[WHAT THIS TASK INVOLVES]
Each line of the data below should be restated exactly, with images left out.

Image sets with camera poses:
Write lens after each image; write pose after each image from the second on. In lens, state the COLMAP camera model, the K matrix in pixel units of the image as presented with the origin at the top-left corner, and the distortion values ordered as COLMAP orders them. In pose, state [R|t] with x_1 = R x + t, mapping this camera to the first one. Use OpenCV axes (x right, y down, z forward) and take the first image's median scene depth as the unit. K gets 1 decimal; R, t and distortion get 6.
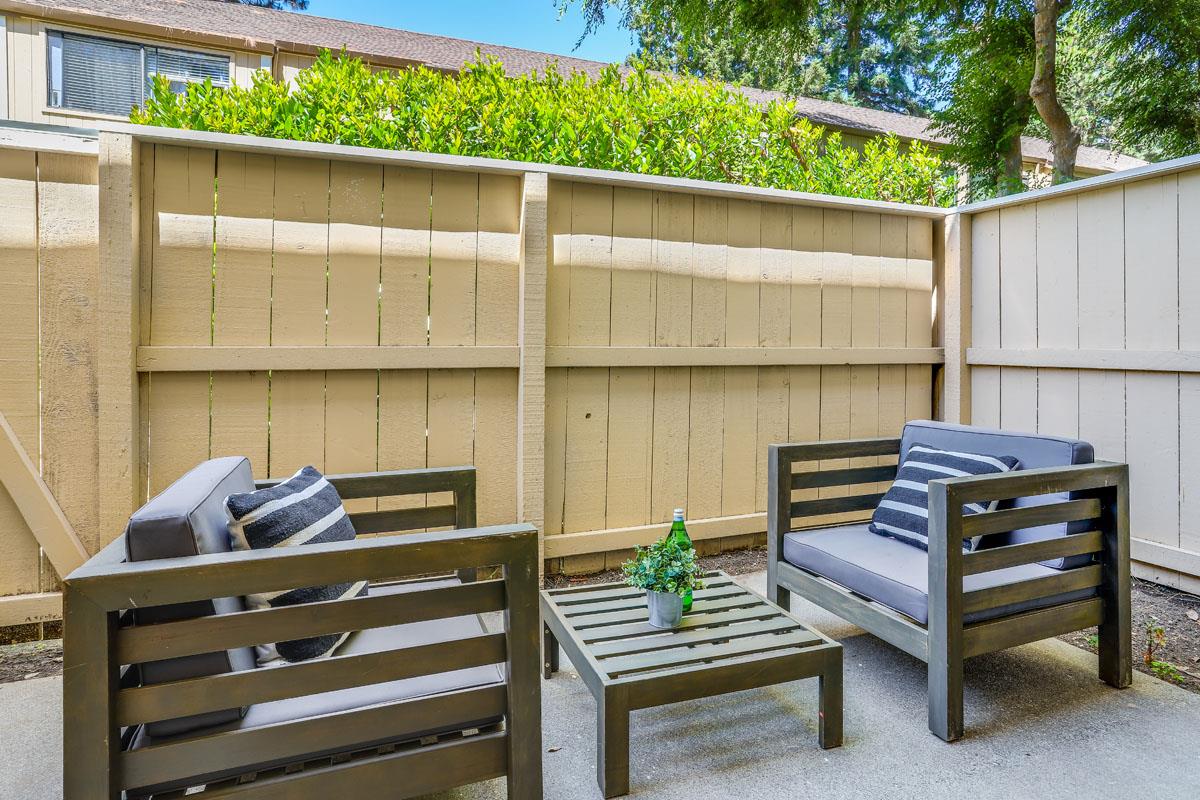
lens RADIAL K [[656.6, 0, 596.6], [0, 656.6, 339.2], [0, 0, 1]] dist [0.002473, 0.000705]
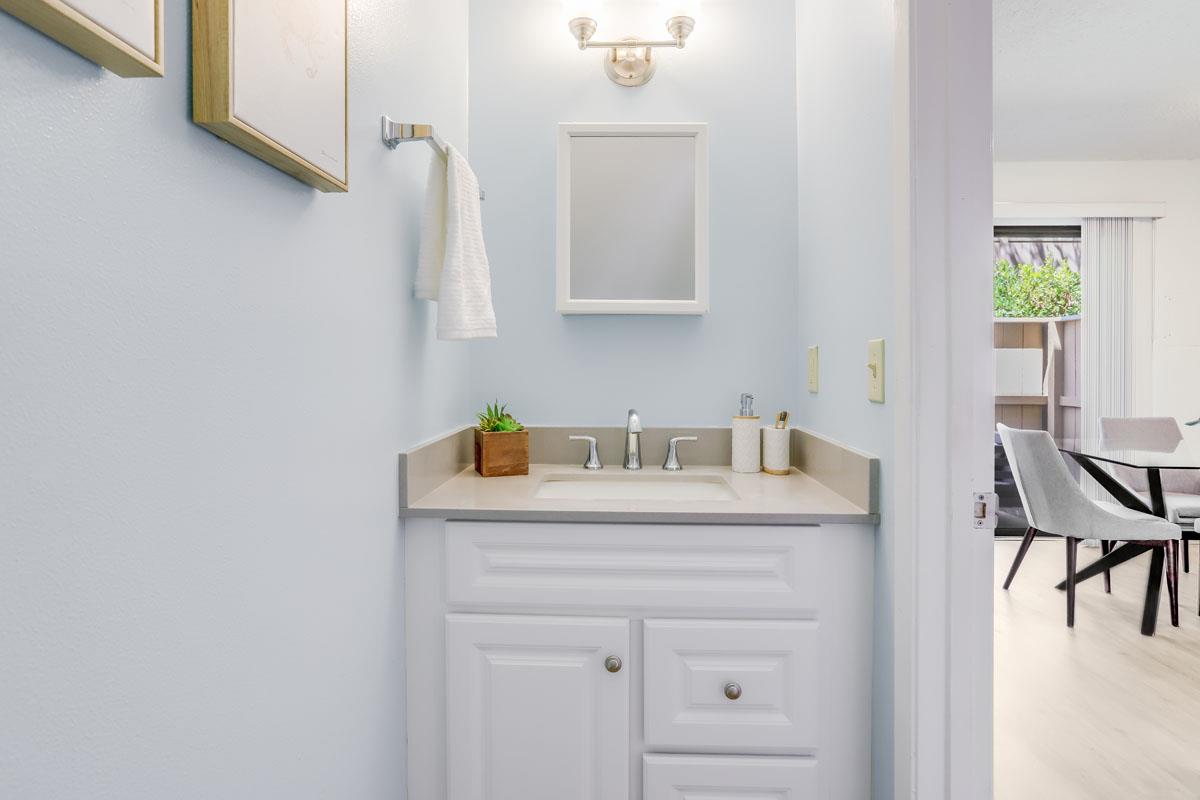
lens RADIAL K [[656.6, 0, 605.3], [0, 656.6, 357.1], [0, 0, 1]] dist [0.002473, 0.000705]
pose [[0.918933, 0.007298, -0.394347, 0.201022], [-0.011115, 0.999911, -0.007397, -0.108165], [0.394257, 0.011180, 0.918932, -1.814525]]
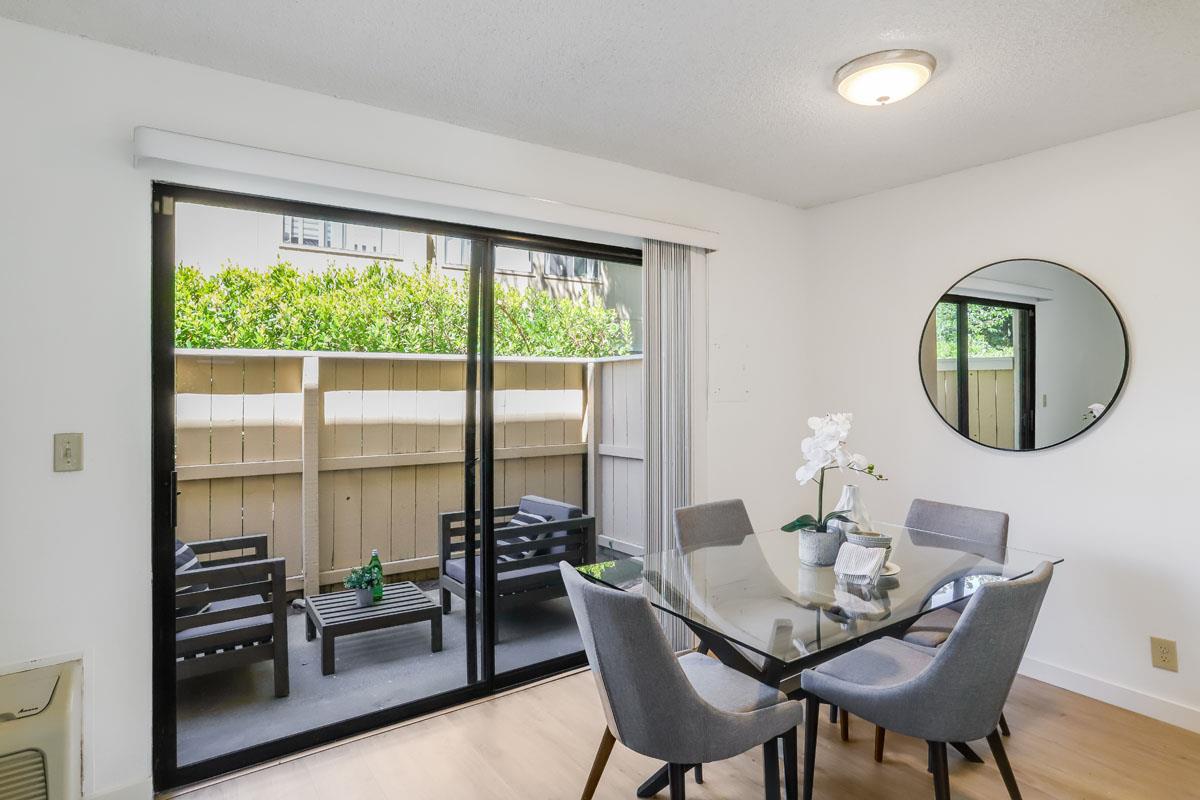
lens RADIAL K [[656.6, 0, 594.2], [0, 656.6, 391.4], [0, 0, 1]] dist [0.002473, 0.000705]
pose [[0.973761, -0.004137, 0.227536, 0.275029], [0.002683, 0.999974, 0.006700, -0.208043], [-0.227557, -0.005914, 0.973747, -0.964461]]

[TASK OUTPUT]
Write lens after each image; write pose after each image from the second on. In lens, state the COLMAP camera model, the K matrix in pixel units of the image as presented with the origin at the top-left corner, and the distortion values ordered as COLMAP orders them. In pose, state [R|t] with x_1 = R x + t, mapping this camera to the first one. Use OpenCV axes (x right, y down, z forward) and take the first image's median scene depth as the unit. K gets 1 decimal; R, t and distortion get 6.
lens RADIAL K [[656.6, 0, 596.6], [0, 656.6, 339.2], [0, 0, 1]] dist [0.002473, 0.000705]
lens RADIAL K [[656.6, 0, 605.3], [0, 656.6, 357.1], [0, 0, 1]] dist [0.002473, 0.000705]
pose [[0.918933, 0.007298, -0.394347, 0.201022], [-0.011115, 0.999911, -0.007397, -0.108165], [0.394257, 0.011180, 0.918932, -1.814525]]
lens RADIAL K [[656.6, 0, 594.2], [0, 656.6, 391.4], [0, 0, 1]] dist [0.002473, 0.000705]
pose [[0.973761, -0.004137, 0.227536, 0.275029], [0.002683, 0.999974, 0.006700, -0.208043], [-0.227557, -0.005914, 0.973747, -0.964461]]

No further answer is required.